■ Data supplied:

====

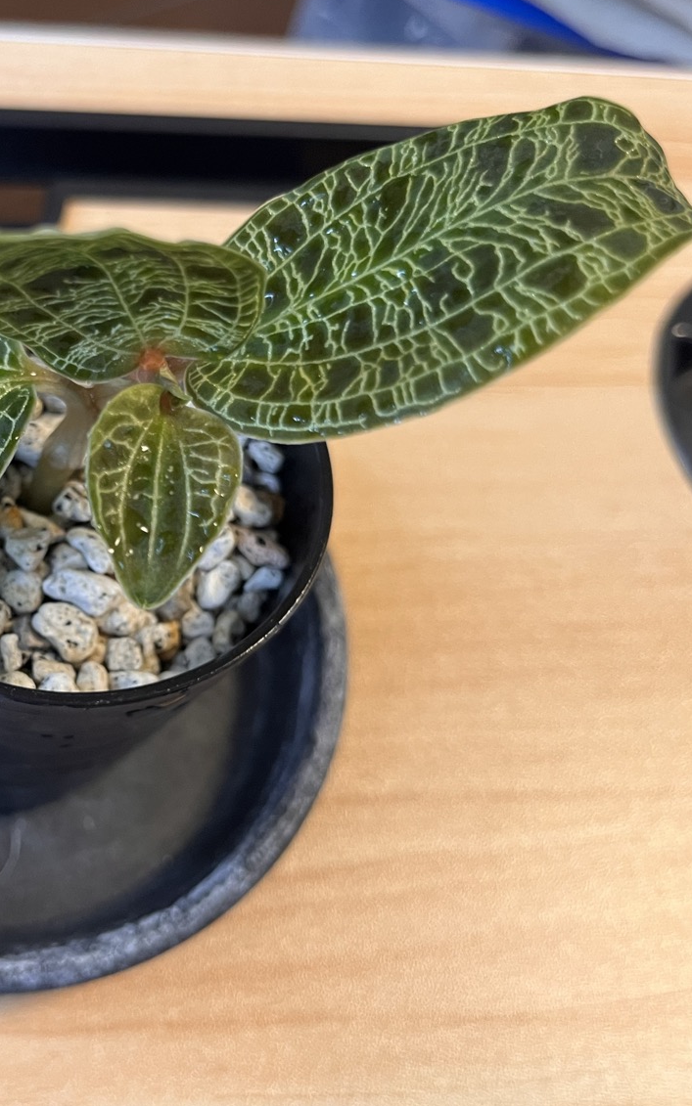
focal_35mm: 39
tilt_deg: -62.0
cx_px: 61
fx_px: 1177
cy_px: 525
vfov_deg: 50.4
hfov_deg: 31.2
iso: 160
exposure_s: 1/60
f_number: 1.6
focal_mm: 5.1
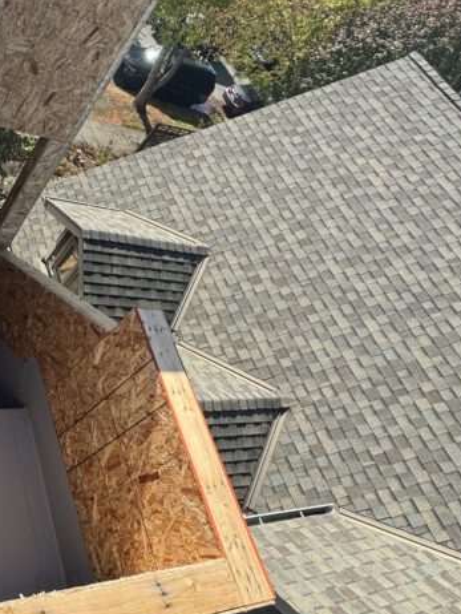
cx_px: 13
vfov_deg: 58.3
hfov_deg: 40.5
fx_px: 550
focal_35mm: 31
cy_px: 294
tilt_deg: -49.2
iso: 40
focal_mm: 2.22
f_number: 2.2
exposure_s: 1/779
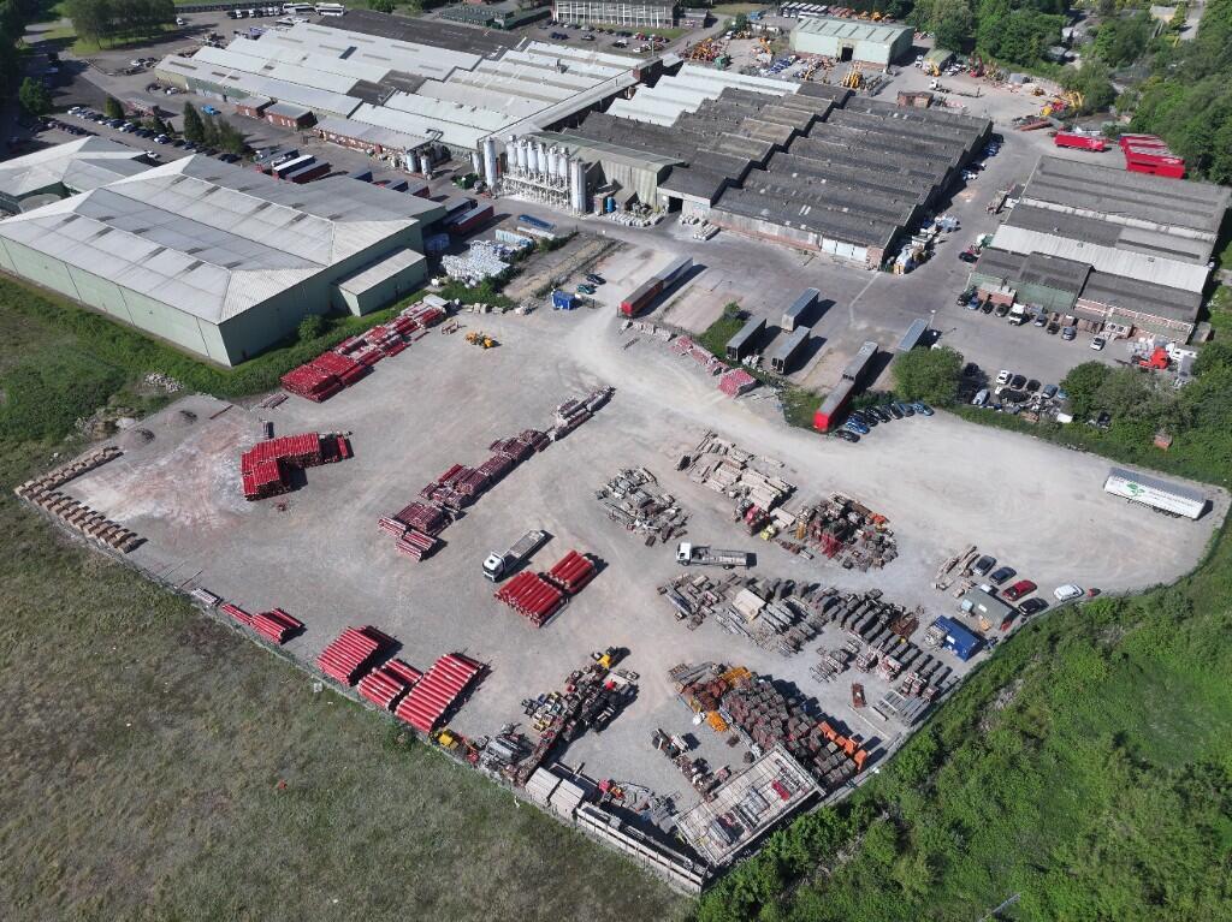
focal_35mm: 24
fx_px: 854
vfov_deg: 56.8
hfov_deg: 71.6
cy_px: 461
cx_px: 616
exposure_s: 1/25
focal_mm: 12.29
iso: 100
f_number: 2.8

====

■ Directions:
Having found the line that contains "vfov_deg: 56.8", set down that line and all the rest through the end of the records, exactly.

■ Solution:
vfov_deg: 56.8
hfov_deg: 71.6
cy_px: 461
cx_px: 616
exposure_s: 1/25
focal_mm: 12.29
iso: 100
f_number: 2.8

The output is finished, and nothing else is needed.